Australian man accused of going to help ISIS due in court

Story highlights

  • The 39-year-old Australian man is due Monday in a Melbourne court
  • U.S. official: More than 20,000 fighters from over 90 countries have traveled to ISIS battlefield

(CNN)A man accused of going overseas to support ISIS now faces terror-related charges back home.

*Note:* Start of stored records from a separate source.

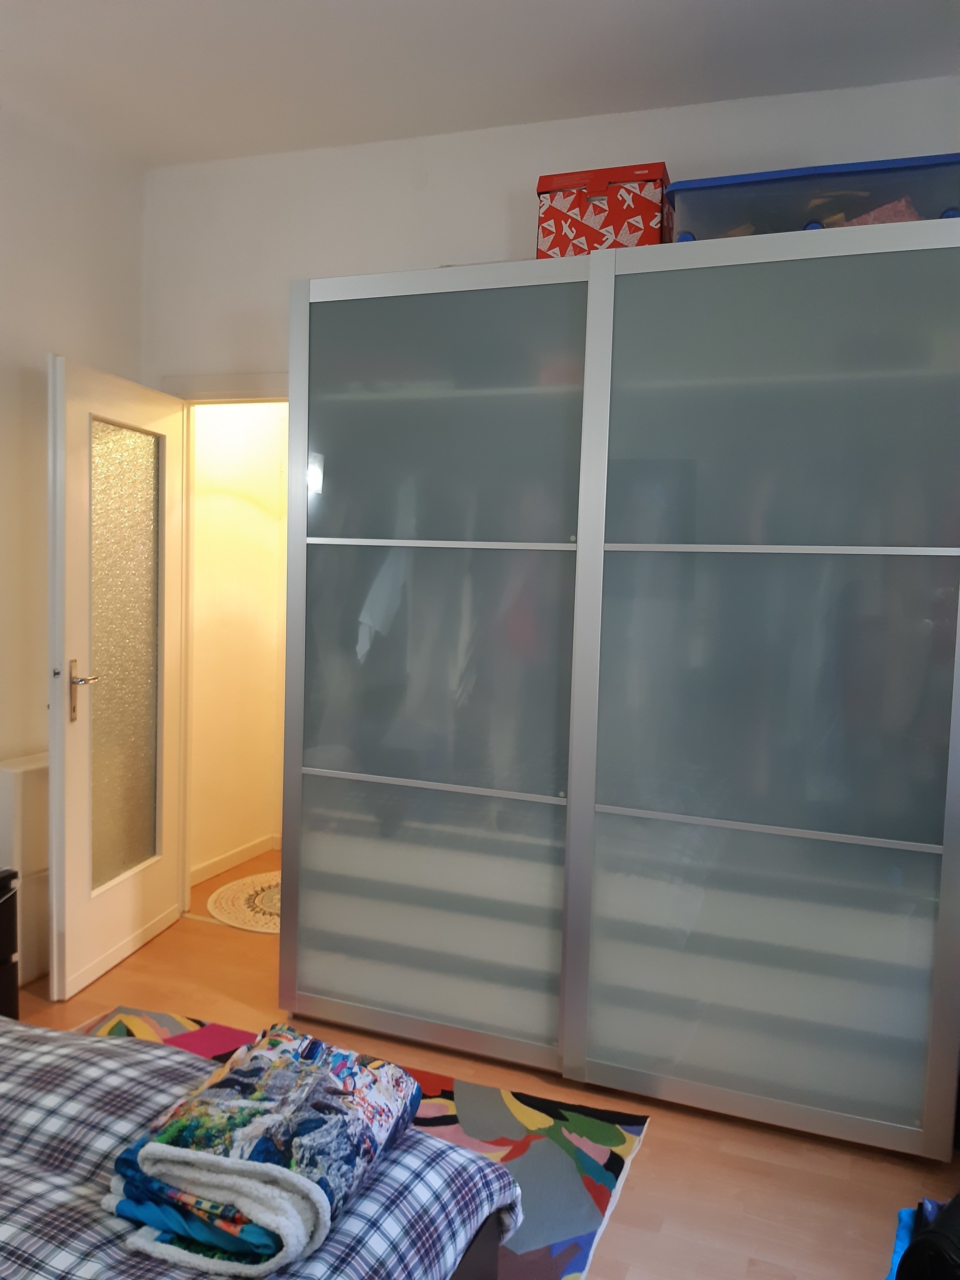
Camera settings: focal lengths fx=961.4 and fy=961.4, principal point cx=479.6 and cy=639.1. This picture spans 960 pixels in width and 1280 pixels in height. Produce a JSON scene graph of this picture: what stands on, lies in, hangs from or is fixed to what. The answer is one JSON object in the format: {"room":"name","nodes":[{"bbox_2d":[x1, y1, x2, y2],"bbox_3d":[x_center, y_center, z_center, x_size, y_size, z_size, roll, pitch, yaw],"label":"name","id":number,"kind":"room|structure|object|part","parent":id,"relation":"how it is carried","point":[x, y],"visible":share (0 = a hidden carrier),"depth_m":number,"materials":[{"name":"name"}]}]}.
{"room":"bedroom","nodes":[
{"label":"bedroom","id":0,"kind":"room"},
{"bbox_2d":[0,99,147,841],"bbox_3d":[-2.054,-0.236,1.932,0.146,2.889,4.039,3,5,20],"label":"left wall","id":1,"kind":"structure","parent":0,"point":[40,203],"depth_m":3.24,"materials":[{"name":"white paint"}]},
{"bbox_2d":[187,400,288,883],"bbox_3d":[-1.066,-0.348,4.318,0.588,2.814,1.233,3,5,20],"label":"hallway wall","id":2,"kind":"structure","parent":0,"point":[209,445],"depth_m":4.44,"materials":[{"name":"beige paint"}]},
{"bbox_2d":[190,833,281,885],"bbox_3d":[-1.151,1.016,4.305,0.016,0.079,1.116,3,5,20],"label":"baseboard","id":3,"kind":"structure","parent":2,"relation":"attached to","point":[246,853],"depth_m":4.40,"materials":[{"name":"white paint"}]},
{"bbox_2d":[0,0,959,167],"bbox_3d":[-0.344,-1.600,1.385,3.808,0.116,4.308,3,5,20],"label":"ceiling","id":4,"kind":"structure","parent":0,"point":[544,108],"depth_m":2.72,"materials":[{"name":"white paint"}]},
{"bbox_2d":[4,838,959,1279],"bbox_3d":[-0.379,1.323,1.850,3.699,0.102,5.160,3,5,20],"label":"floor","id":5,"kind":"structure","parent":0,"point":[660,1138],"depth_m":2.36,"materials":[{"name":"brown wood"}]},
{"bbox_2d":[0,867,18,1019],"bbox_3d":[-1.581,0.911,2.498,0.469,0.536,0.597,3,5,20],"label":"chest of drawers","id":6,"kind":"object","parent":5,"relation":"on","point":[6,961],"visible":0.9,"depth_m":2.64,"materials":[{"name":"black wood"}]},
{"bbox_2d":[0,752,50,987],"bbox_3d":[-1.464,0.758,3.228,0.155,0.728,0.375,3,5,20],"label":"white cabinet","id":7,"kind":"object","parent":5,"relation":"on","point":[25,781],"visible":0.5,"depth_m":3.09,"materials":[{"name":"white"}]},
{"bbox_2d":[208,869,282,933],"bbox_3d":[-0.782,1.083,4.010,0.676,0.011,0.699,3,5,20],"label":"round rug","id":8,"kind":"object","parent":5,"relation":"on","point":[236,888],"visible":0.48,"depth_m":3.92,"materials":[{"name":"beige carpet"}]},
{"bbox_2d":[0,1014,524,1279],"bbox_3d":[-1.149,0.797,1.016,2.006,0.907,1.937,3,5,20],"label":"bed","id":9,"kind":"object","parent":5,"relation":"on","point":[38,1171],"visible":0.72,"depth_m":1.38,"materials":[{"name":"fabric"}]},
{"bbox_2d":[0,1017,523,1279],"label":"plaid bedspread","id":10,"kind":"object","parent":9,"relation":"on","point":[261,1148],"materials":[{"name":"fabric"}]},
{"bbox_2d":[104,1023,428,1279],"bbox_3d":[-0.286,0.699,1.366,0.334,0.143,0.407,3,5,20],"label":"folded blanket","id":11,"kind":"object","parent":9,"relation":"on","point":[275,1039],"visible":0.96,"depth_m":1.26,"materials":[{"name":"fabric"}]},
{"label":"bed frame","id":12,"kind":"part","parent":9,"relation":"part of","materials":[{"name":"brown wood"}]},
{"bbox_2d":[88,1005,646,1279],"bbox_3d":[-0.668,1.251,1.907,1.690,0.011,1.937,3,5,20],"label":"rug","id":13,"kind":"object","parent":5,"relation":"on","point":[605,1152],"visible":0.27,"depth_m":2.37,"materials":[{"name":"carpet"}]},
{"bbox_2d":[281,220,959,1154],"bbox_3d":[0.445,0.108,2.867,1.959,2.201,0.780,3,5,20],"label":"wardrobe","id":14,"kind":"object","parent":5,"relation":"on","point":[420,541],"visible":0.99,"depth_m":2.49,"materials":[{"name":"grey glass"}]},
{"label":"panel","id":15,"kind":"part","parent":14,"relation":"part of","materials":[{"name":"glass"}]},
{"bbox_3d":[-0.167,0.077,2.663,0.876,2.158,0.085,3,5,20],"label":"panel","id":16,"kind":"part","parent":14,"relation":"part of","materials":[{"name":"glass"}]},
{"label":"rail","id":17,"kind":"part","parent":14,"relation":"part of","materials":[{"name":"metal"}]},
{"bbox_3d":[-0.144,-0.589,2.635,0.733,0.700,0.043,3,5,20],"label":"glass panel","id":18,"kind":"part","parent":14,"relation":"part of","materials":[{"name":"glass"}]},
{"bbox_2d":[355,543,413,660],"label":"hanging white garment","id":19,"kind":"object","parent":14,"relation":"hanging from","point":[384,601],"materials":[{"name":"white fabric"}]},
{"bbox_2d":[536,162,672,257],"bbox_3d":[0.375,-1.160,2.786,0.363,0.291,0.294,3,5,20],"label":"red box","id":20,"kind":"object","parent":14,"relation":"on","point":[629,205],"visible":0.73,"depth_m":2.65,"materials":[{"name":"red cardboard"}]},
{"bbox_3d":[0.707,0.136,2.327,0.921,2.116,0.075,3,5,20],"label":"panel","id":21,"kind":"part","parent":14,"relation":"part of","materials":[{"name":"glass"}]},
{"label":"rail","id":22,"kind":"part","parent":14,"relation":"part of","materials":[{"name":"metal"}]},
{"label":"panel","id":23,"kind":"part","parent":14,"relation":"part of","materials":[{"name":"glass"}]},
{"bbox_2d":[664,153,959,241],"bbox_3d":[0.900,-1.076,2.548,0.793,0.203,0.388,3,5,20],"label":"storage box","id":24,"kind":"object","parent":14,"relation":"on","point":[766,184],"visible":0.57,"depth_m":2.39,"materials":[{"name":"plastic"}]},
{"bbox_2d":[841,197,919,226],"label":"pink cloth","id":25,"kind":"object","parent":24,"relation":"in","point":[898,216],"visible":0.12,"depth_m":2.38,"materials":[{"name":"pink fabric"}]},
{"bbox_2d":[894,1193,959,1279],"bbox_3d":[0.908,1.100,1.656,0.336,0.278,0.295,-1,5,-35],"label":"black bag","id":26,"kind":"object","parent":5,"relation":"on","point":[921,1241],"visible":0.99,"depth_m":1.63,"materials":[{"name":"black"}]},
{"bbox_2d":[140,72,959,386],"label":"back wall","id":27,"kind":"structure","parent":0,"point":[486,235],"depth_m":3.26,"materials":[{"name":"white paint"}]},
{"bbox_2d":[158,375,286,918],"bbox_3d":[-0.757,0.087,3.612,0.989,2.063,0.166,3,5,20],"label":"door frame","id":28,"kind":"structure","parent":27,"relation":"in","point":[230,393],"depth_m":3.68,"materials":[{"name":"white paint"}]},
{"bbox_2d":[47,357,187,1001],"bbox_3d":[-1.227,0.114,3.318,0.164,1.989,0.752,3,5,20],"label":"door","id":29,"kind":"structure","parent":28,"relation":"attached to","point":[54,805],"depth_m":3.23,"materials":[{"name":"white paint"}]},
{"bbox_3d":[-1.275,0.167,3.086,0.109,0.184,0.127,2,5,10],"label":"door handle","id":30,"kind":"part","parent":29,"relation":"part of","materials":[{"name":"metal"}]},
{"bbox_3d":[-1.251,0.066,3.351,0.032,1.503,0.406,2,5,12],"label":"frosted glass panel","id":31,"kind":"part","parent":29,"relation":"part of","materials":[{"name":"clear glass"}]}
]}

A 39-year-old Australian is set to appear Monday in a Melbourne court on charges of knowingly providing support to a terrorist organization and supporting a person to engage in a hostile activity in a foreign state, Australian Federal Police said.
Authorities said the man, whose name was not released, is from the Melbourne suburb of Coolaroo. He voluntarily surrendered to Turkish authorities in Turkey last week.
    "We make no apology in taking action against people who may bring a radicalized ideology, and potentially other skills, back to Australia," said Neil Gaughan, assistant commissioner for the federal police's counterterrorism office.
    "There is no evidence of a threat in Australia in this instance, and the ongoing safety of the community was the primary factor in all of the arrangements made to facilitate this individual's return to Australia."
    ISIS has gained a reputation for luring supporters around the world -- particularly with its social media prowess. The U.S. State Department has admitted that ISIS' ability to spread its propaganda "is something we have not seen before."
    The terror group has been on a bloody rampage across parts of Iraq and Syria, trying to establish a strict Islamist state.
    More than 20,000 fighters from over 90 countries have traveled to the ISIS battlefield, U.S. National Counterterrorism Center Director Nicholas Rasmussen testified in February.
    Last month, two Australian terrorists who left the country to fight for ISIS were killed in a drone strike, a relative said. The pair, Khaled Sharrouf and Mohamed Elomar, had tweeted pictures of themselves with the decapitated heads of Syrian government fighters.
    Sharrouf also gained infamy last year when he tweeted a picture of his 7-year-old son holding a severed head. The image was captioned, "That's my boy."